▸ Exercise directions
Copy the data that follows, character for character, minus the pictures.

(Stored entries)
* * *

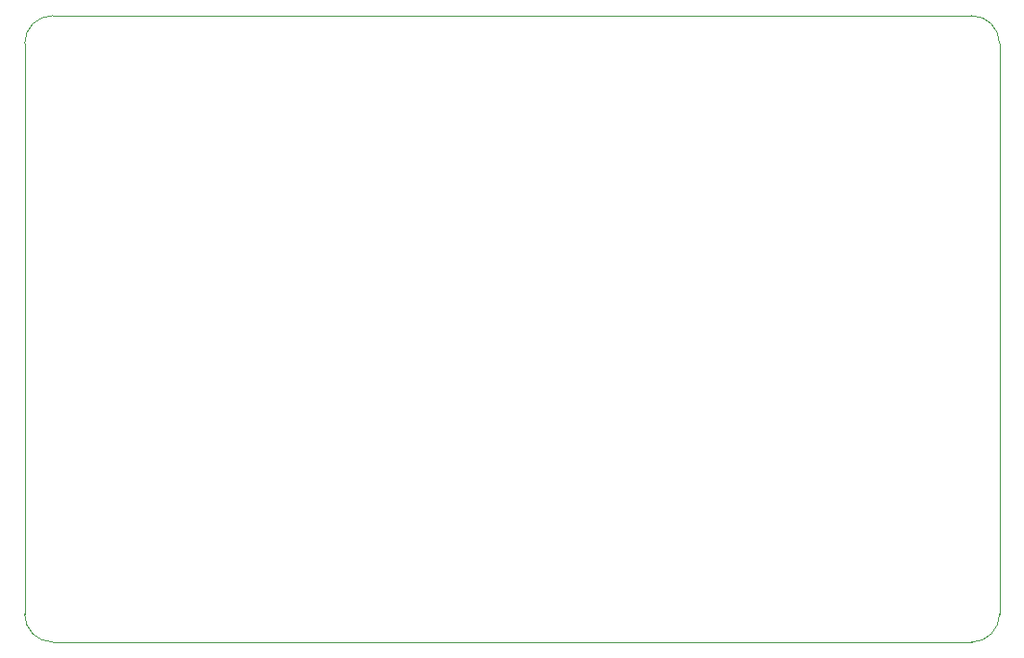
<source format=gbr>
G04 #@! TF.GenerationSoftware,KiCad,Pcbnew,5.1.5-52549c5~86~ubuntu19.04.1*
G04 #@! TF.CreationDate,2020-05-13T19:24:15+10:00*
G04 #@! TF.ProjectId,saab_bluetooth_aux_kit,73616162-5f62-46c7-9565-746f6f74685f,rev?*
G04 #@! TF.SameCoordinates,Original*
G04 #@! TF.FileFunction,Profile,NP*
%FSLAX46Y46*%
G04 Gerber Fmt 4.6, Leading zero omitted, Abs format (unit mm)*
G04 Created by KiCad (PCBNEW 5.1.5-52549c5~86~ubuntu19.04.1) date 2020-05-13 19:24:15*
%MOMM*%
%LPD*%
G04 APERTURE LIST*
%ADD10C,0.050000*%
G04 APERTURE END LIST*
D10*
X97790000Y-132080000D02*
G75*
G02X95250000Y-129540000I0J2540000D01*
G01*
X184150000Y-129540000D02*
G75*
G02X181610000Y-132080000I-2540000J0D01*
G01*
X181610000Y-74930000D02*
G75*
G02X184150000Y-77470000I0J-2540000D01*
G01*
X95250000Y-77470000D02*
G75*
G02X97790000Y-74930000I2540000J0D01*
G01*
X95250000Y-129540000D02*
X95250000Y-77470000D01*
X181610000Y-132080000D02*
X97790000Y-132080000D01*
X184150000Y-77470000D02*
X184150000Y-129540000D01*
X97790000Y-74930000D02*
X181610000Y-74930000D01*
M02*

</source>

* * *

▸ Exercise answer
<source format=gbr>
G04 #@! TF.GenerationSoftware,KiCad,Pcbnew,5.1.5-52549c5~86~ubuntu19.04.1*
G04 #@! TF.CreationDate,2020-05-13T19:24:15+10:00*
G04 #@! TF.ProjectId,saab_bluetooth_aux_kit,73616162-5f62-46c7-9565-746f6f74685f,rev?*
G04 #@! TF.SameCoordinates,Original*
G04 #@! TF.FileFunction,Profile,NP*
%FSLAX46Y46*%
G04 Gerber Fmt 4.6, Leading zero omitted, Abs format (unit mm)*
G04 Created by KiCad (PCBNEW 5.1.5-52549c5~86~ubuntu19.04.1) date 2020-05-13 19:24:15*
%MOMM*%
%LPD*%
G04 APERTURE LIST*
%ADD10C,0.050000*%
G04 APERTURE END LIST*
D10*
X97790000Y-132080000D02*
G75*
G02X95250000Y-129540000I0J2540000D01*
G01*
X184150000Y-129540000D02*
G75*
G02X181610000Y-132080000I-2540000J0D01*
G01*
X181610000Y-74930000D02*
G75*
G02X184150000Y-77470000I0J-2540000D01*
G01*
X95250000Y-77470000D02*
G75*
G02X97790000Y-74930000I2540000J0D01*
G01*
X95250000Y-129540000D02*
X95250000Y-77470000D01*
X181610000Y-132080000D02*
X97790000Y-132080000D01*
X184150000Y-77470000D02*
X184150000Y-129540000D01*
X97790000Y-74930000D02*
X181610000Y-74930000D01*
M02*

</source>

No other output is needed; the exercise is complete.